Camp de prisonniers djihadistes en Syrie : "On n'a rien demandé aux enfants, ce sont des victimes"

camp, syrie, 1280
© AFP
  • Copié
, modifié à
Une dizaine de familles françaises sont détenues dans un camp de prisonniers djihadistes contrôlé par les Kurdes.
INTERVIEW

Des femmes et des enfants de djihadistes capturés en Syrie ont été rassemblés dans le camp de Roj, contrôlé par les Kurdes de Syrie. Ces derniers refusent de les juger et attendent que les pays dont ils sont originaires les rapatrient. Human Rights watch militent pour qu'ils puissent avoir un procès équitable. "Notre première préoccupation ce sont les enfants, on ne leur a rien demandé, ce sont des victimes et ils sont dans des conditions très difficiles", plaide mercredi au micro d'Europe 1 Nadim Houry, directeur du programme terrorisme et lutte antiterroriste de l'ONG.

Pas de poursuite judiciaire à ce stade. Alors que l'accès au camp est interdit aux journalistes, ce responsable a pu y accéder et rencontrer les familles qui y sont maintenues. "Aujourd'hui, à Roj, il y a un peu près 400 familles étrangères, de plus de 40 nationalités, dont une dizaine de familles françaises. Ce ne sont que des femmes et des enfants dans ce camp", rapporte Nadim Houry. "Les Kurdes nous disent qu'ils ne sont pas accusés, il n'y a pas d'actes judiciaires contre eux à ce stade. Elles peuvent se déplacer dans le camp, mais pas en sortir. Les Kurdes disent qu'ils gardent les étrangères avec leurs enfants, le temps que leur pays vienne les chercher. Jusqu'ici, seuls les Russes et les Indonésiens ont envoyés une délégation, les autres attendent", pointe-il.

"Ces femmes ont entre vingt et trente ans. Il y a le cas d'une femme partie à seize, qui aujourd'hui en a presque vingt et qui, entre temps, a eu trois enfants", détaille Nadim Houry. "J'ai vu au moins une femme enceinte de huit mois et demi quand j'y étais".

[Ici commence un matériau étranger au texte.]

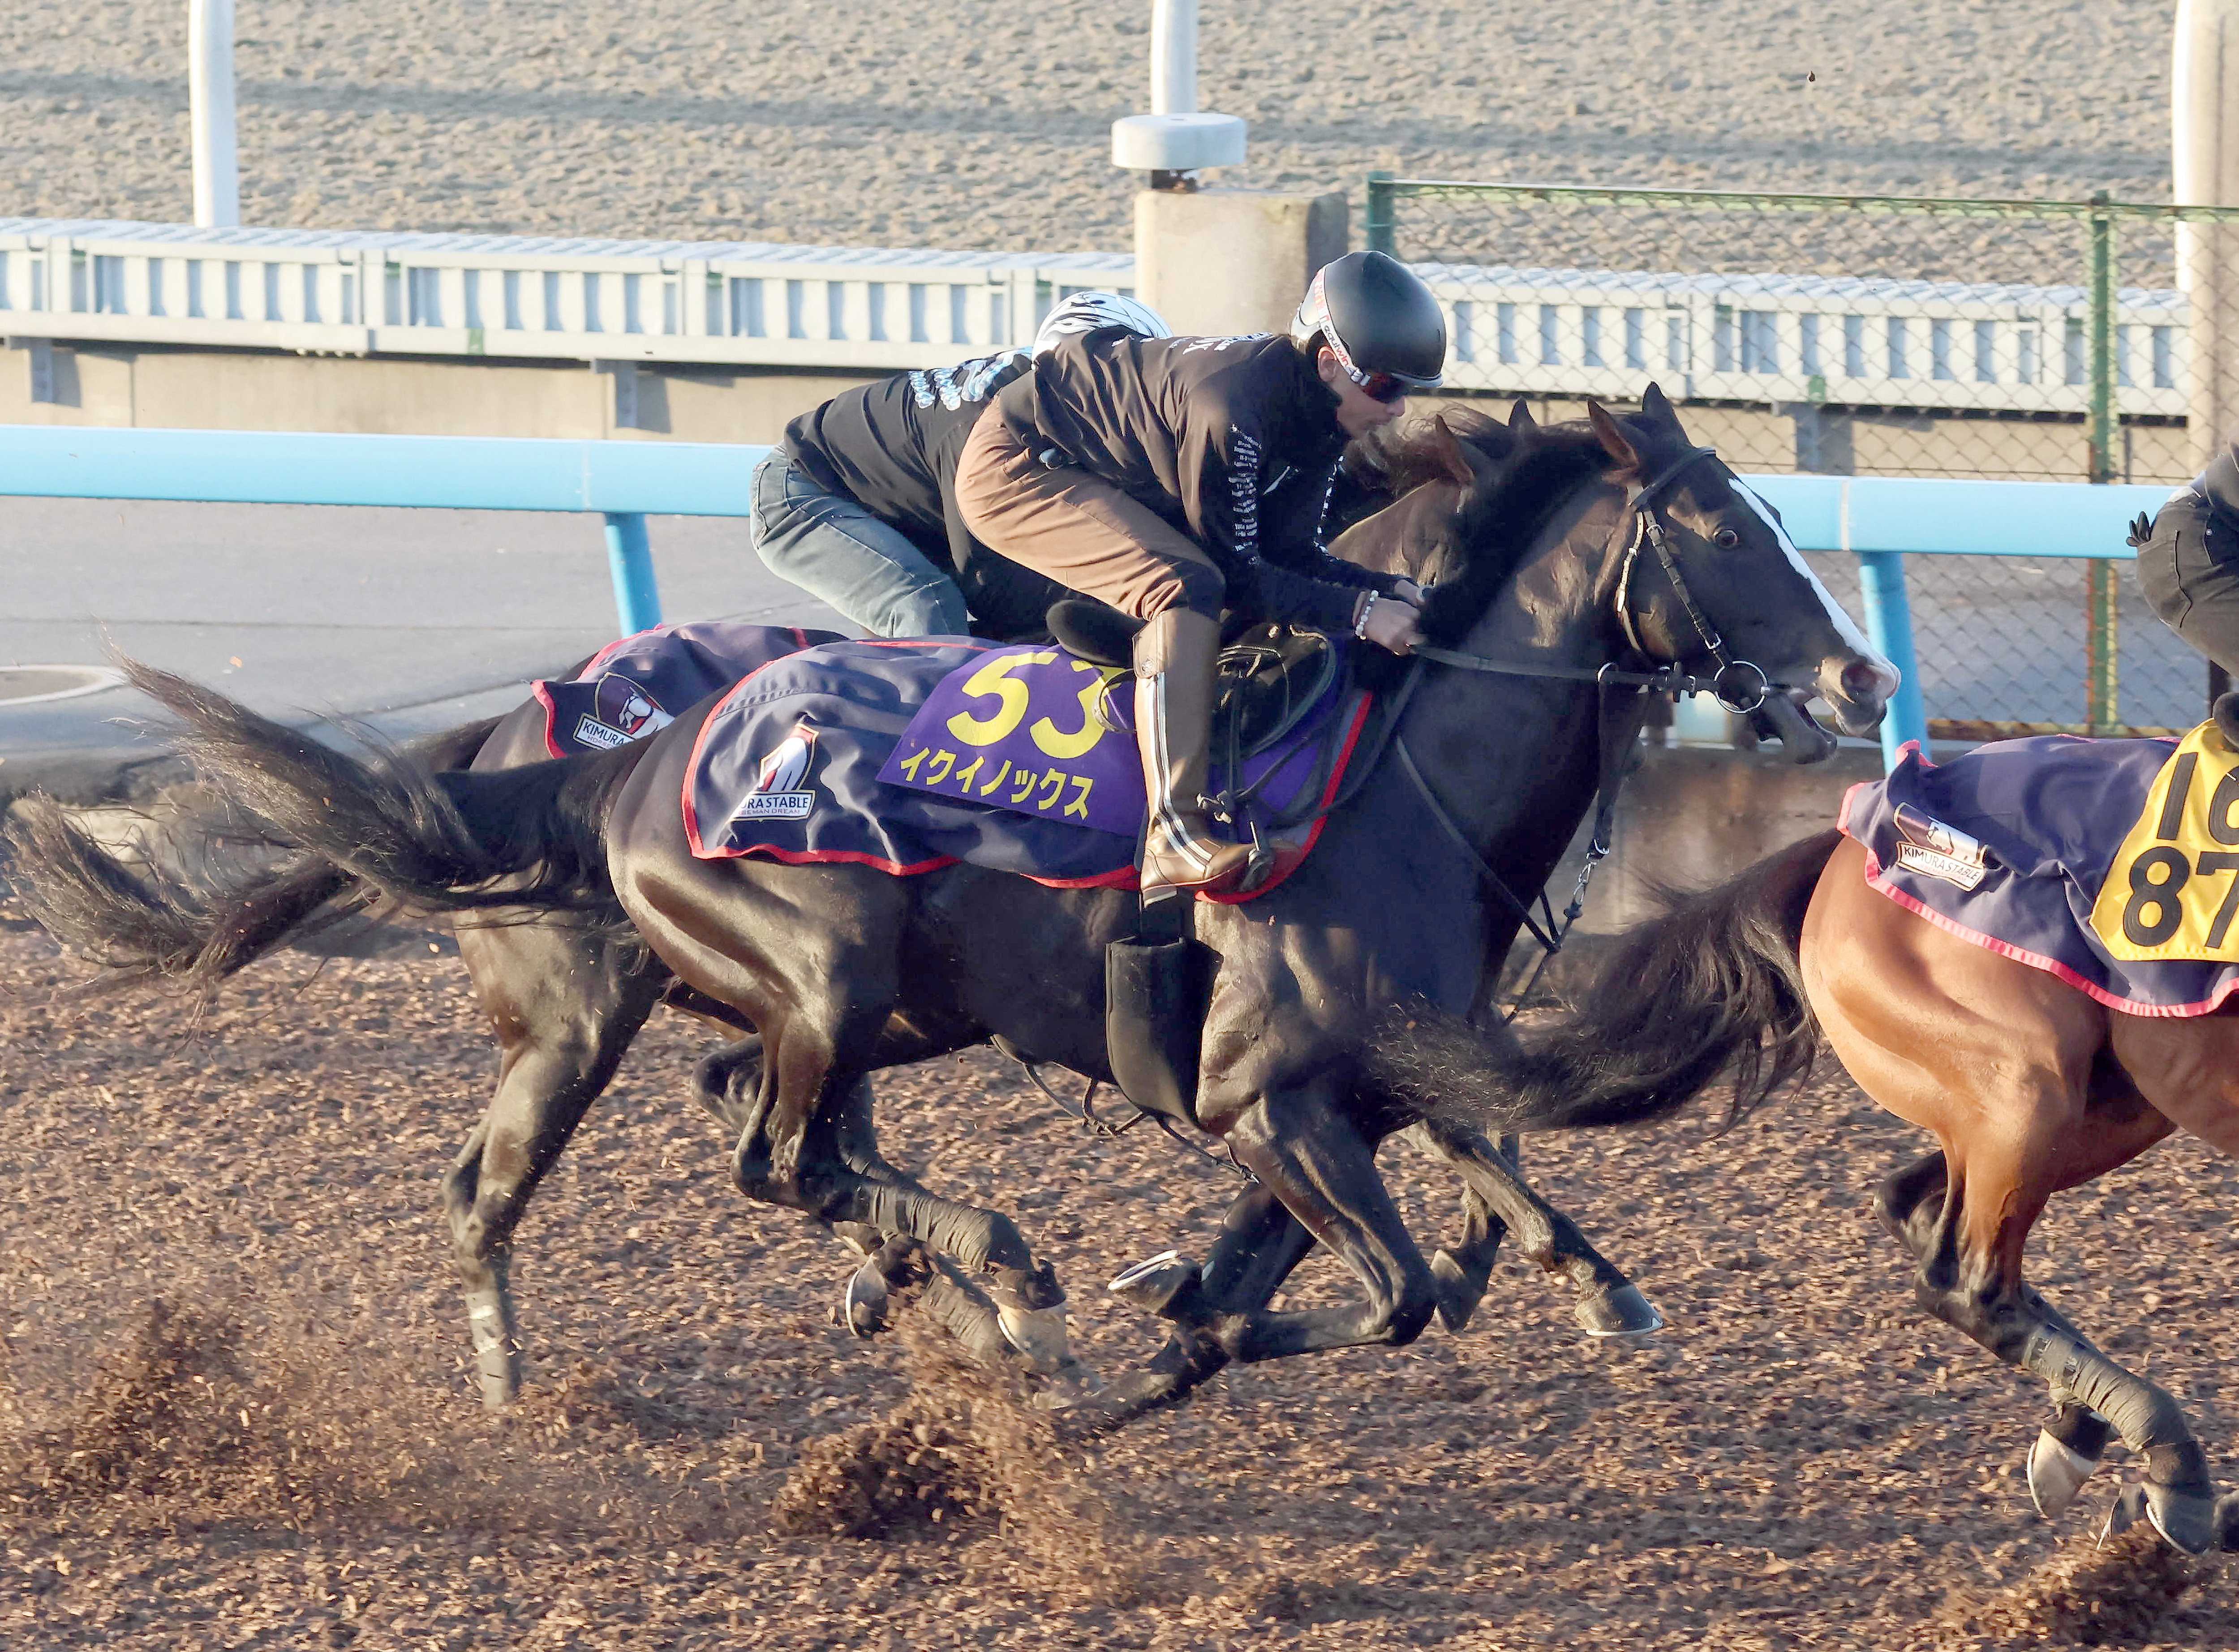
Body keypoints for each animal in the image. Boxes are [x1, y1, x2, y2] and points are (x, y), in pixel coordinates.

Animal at [9, 389, 1899, 1415]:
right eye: (1725, 527)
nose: (1859, 677)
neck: (1380, 775)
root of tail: (608, 748)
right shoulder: (1260, 1089)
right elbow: (1397, 1280)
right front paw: (1151, 1322)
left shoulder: (1372, 1072)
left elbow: (1466, 1202)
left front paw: (1570, 1280)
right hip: (772, 979)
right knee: (719, 1159)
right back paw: (952, 1281)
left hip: (853, 1002)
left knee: (735, 1134)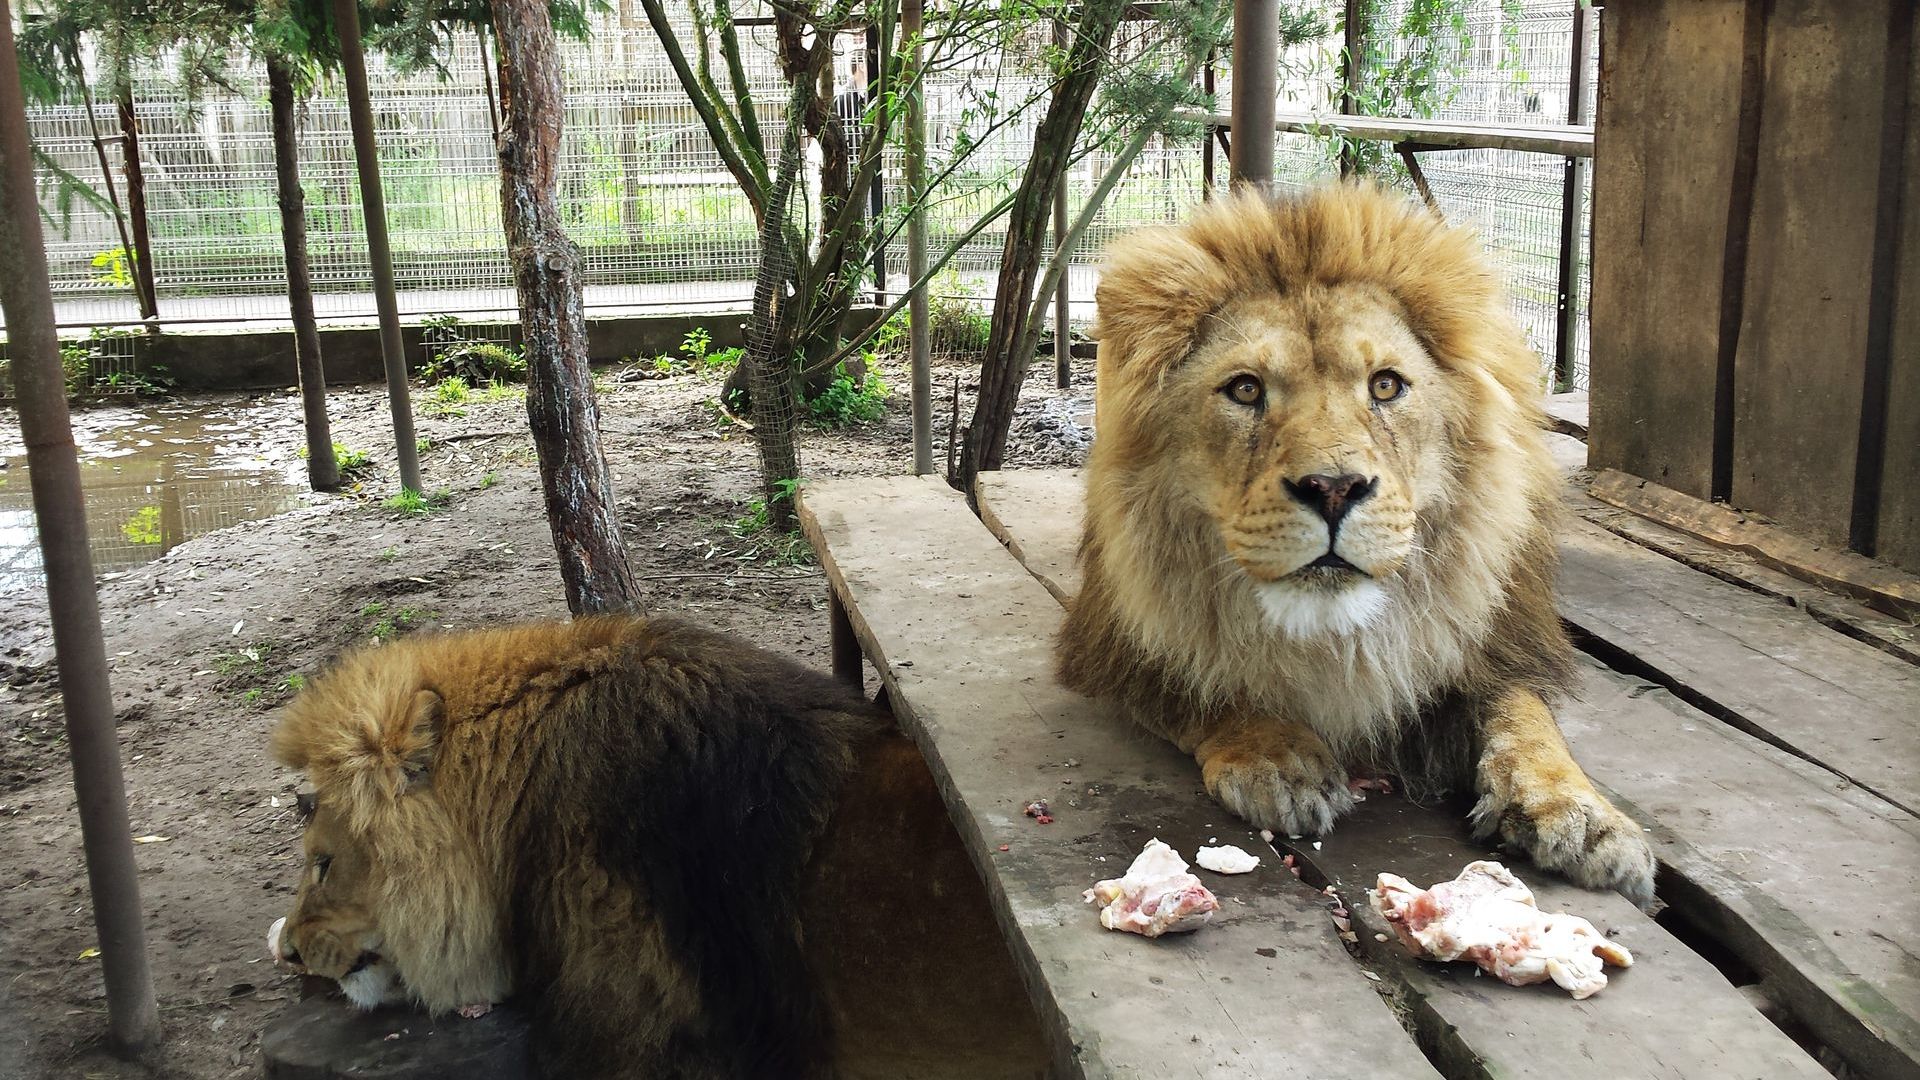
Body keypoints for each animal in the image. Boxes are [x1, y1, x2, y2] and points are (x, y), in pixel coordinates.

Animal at [1059, 182, 1658, 899]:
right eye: (1245, 389)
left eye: (1386, 385)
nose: (1334, 488)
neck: (1334, 636)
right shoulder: (1115, 642)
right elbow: (1200, 685)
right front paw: (1279, 758)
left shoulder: (1500, 644)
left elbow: (1524, 714)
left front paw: (1578, 811)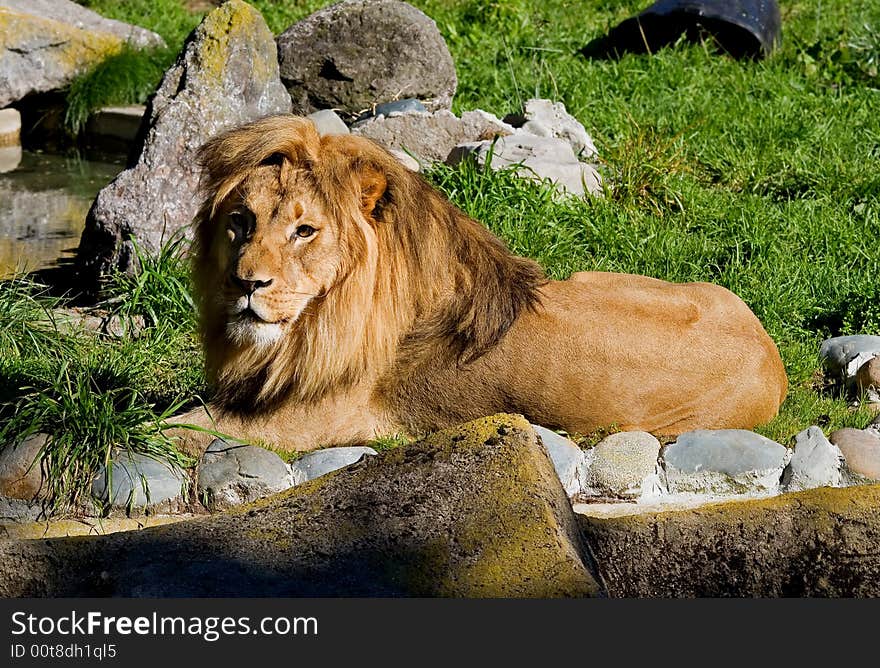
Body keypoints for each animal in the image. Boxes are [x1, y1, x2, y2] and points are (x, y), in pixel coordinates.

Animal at [170, 115, 784, 456]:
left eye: (304, 231)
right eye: (242, 221)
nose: (245, 283)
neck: (314, 322)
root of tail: (772, 355)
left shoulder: (315, 420)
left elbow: (183, 423)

Un justice qui ne s'intéresse qu'aux djihadistes et pas aux complices. "Elles veulent rentrer en France, elles sont conscientes du fait qu'elles seront poursuivis judiciairement. Elles l'acceptent. Je ne suis pas rentré dans leurs motivations, ça n'est pas notre rôle, notre rôle c'est de dire quel est le statut de tout ce monde-là. Qu'est-ce qui va se passer et quelle procédure ?", interroge Nadim Houry qui pointe les lacunes du système judiciaire kurde en matière de terrorisme. "Les Kurdes appliquent une loi anti-terroriste de 2014, qui a sept articles et fait une page et demi […]. Leur priorité a toujours été de juger ceux qui les ont attaqués, ceux qui ont commis des attentats et pas nécessairement ceux qui ont assisté ou adhéré à Daech. Dans ce contexte-là, il n'y a encore jamais eu de procès d'étranger ou d'étrangère. Pour eux, ça n'est pas leur priorité".

 

"Au cas par cas". Alors que le gouvernement français souhaite que les djihadistes français capturés soient jugés sur place par les autorités locales pour les crimes commis sur leur territoire, Emmanuel Macron a indiqué lors de son déplacement à Abu Dhabi en novembre que le sort des femmes et des enfants devait être étudié au "cas par cas". "Si vous prenez la loi Kurde aujourd'hui, la majorité de ces femmes ne rentre pas dans ce qui a été criminalisé", rappelle encore Nadim Houry. "Si elles ont commis un crime, elles doivent être jugés. Elles ont le droit à un procès équitable, c'est un principe", insiste-t-il. "Dans la situation actuelle, ayant visité les tribunaux kurdes deux fois, on ne pense pas qu'il y a la possibilité d'un procès équitable au nord de la Syrie aujourd'hui […] Pour nous, la réponse la plus simple c'est de les juger dans des juridictions équitables", conclut Nadim Houry qui évoque un rapatriement ou encore un soutien de la France pour permettre aux Kurdes de mettre en place des tribunaux adaptés.